### TASK GOAL
Your reply must contain exactly the lines running from the one with "neck: (222, 431)" to the last line of the entries below, both included, and no other lines.

### MATERIAL PROVIDED
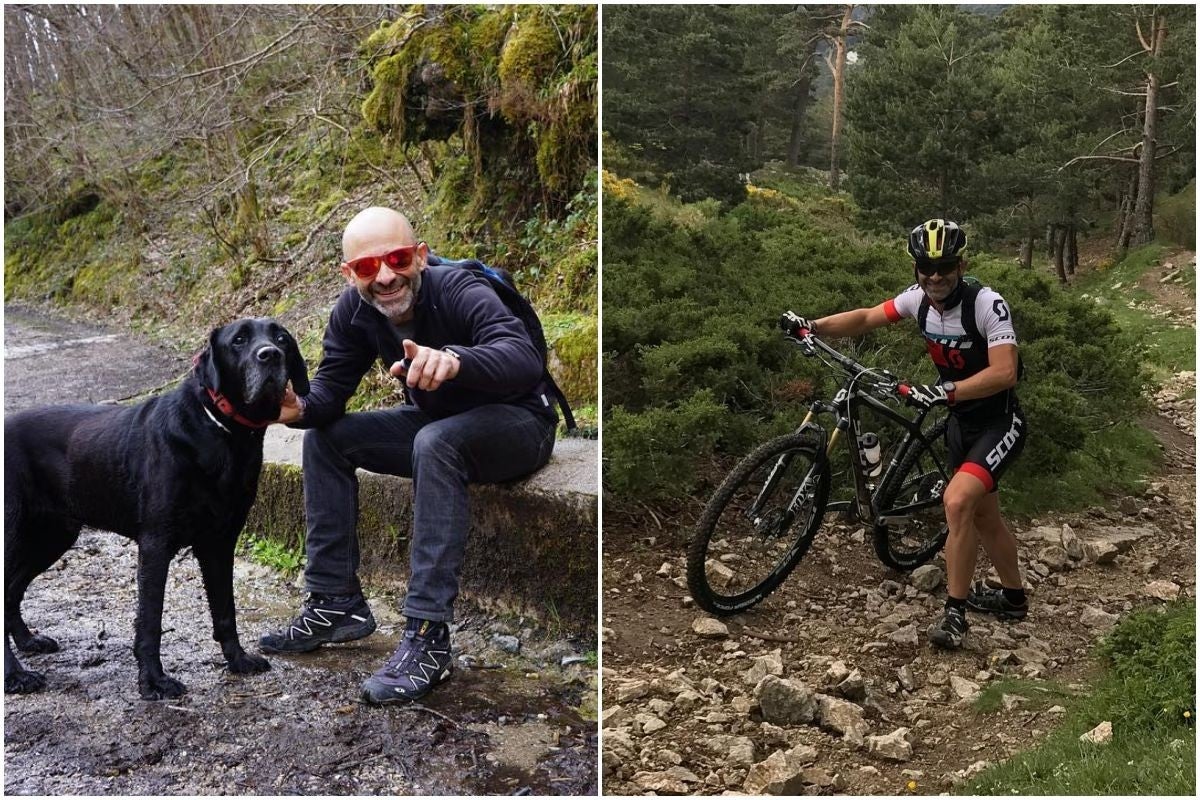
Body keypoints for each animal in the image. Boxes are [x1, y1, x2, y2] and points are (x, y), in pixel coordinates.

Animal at [4, 319, 309, 700]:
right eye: (239, 339)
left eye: (281, 338)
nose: (270, 355)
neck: (222, 431)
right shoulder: (156, 544)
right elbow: (150, 620)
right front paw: (153, 681)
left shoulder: (219, 542)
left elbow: (226, 610)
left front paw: (238, 660)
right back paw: (15, 675)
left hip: (52, 536)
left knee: (11, 592)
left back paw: (27, 642)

### ANSWER TO THE PROBLEM
neck: (222, 431)
right shoulder: (156, 544)
right elbow: (150, 620)
right front paw: (153, 681)
left shoulder: (219, 542)
left elbow: (226, 610)
left front paw: (238, 660)
right back paw: (15, 675)
left hip: (52, 536)
left knee: (11, 592)
left back paw: (27, 642)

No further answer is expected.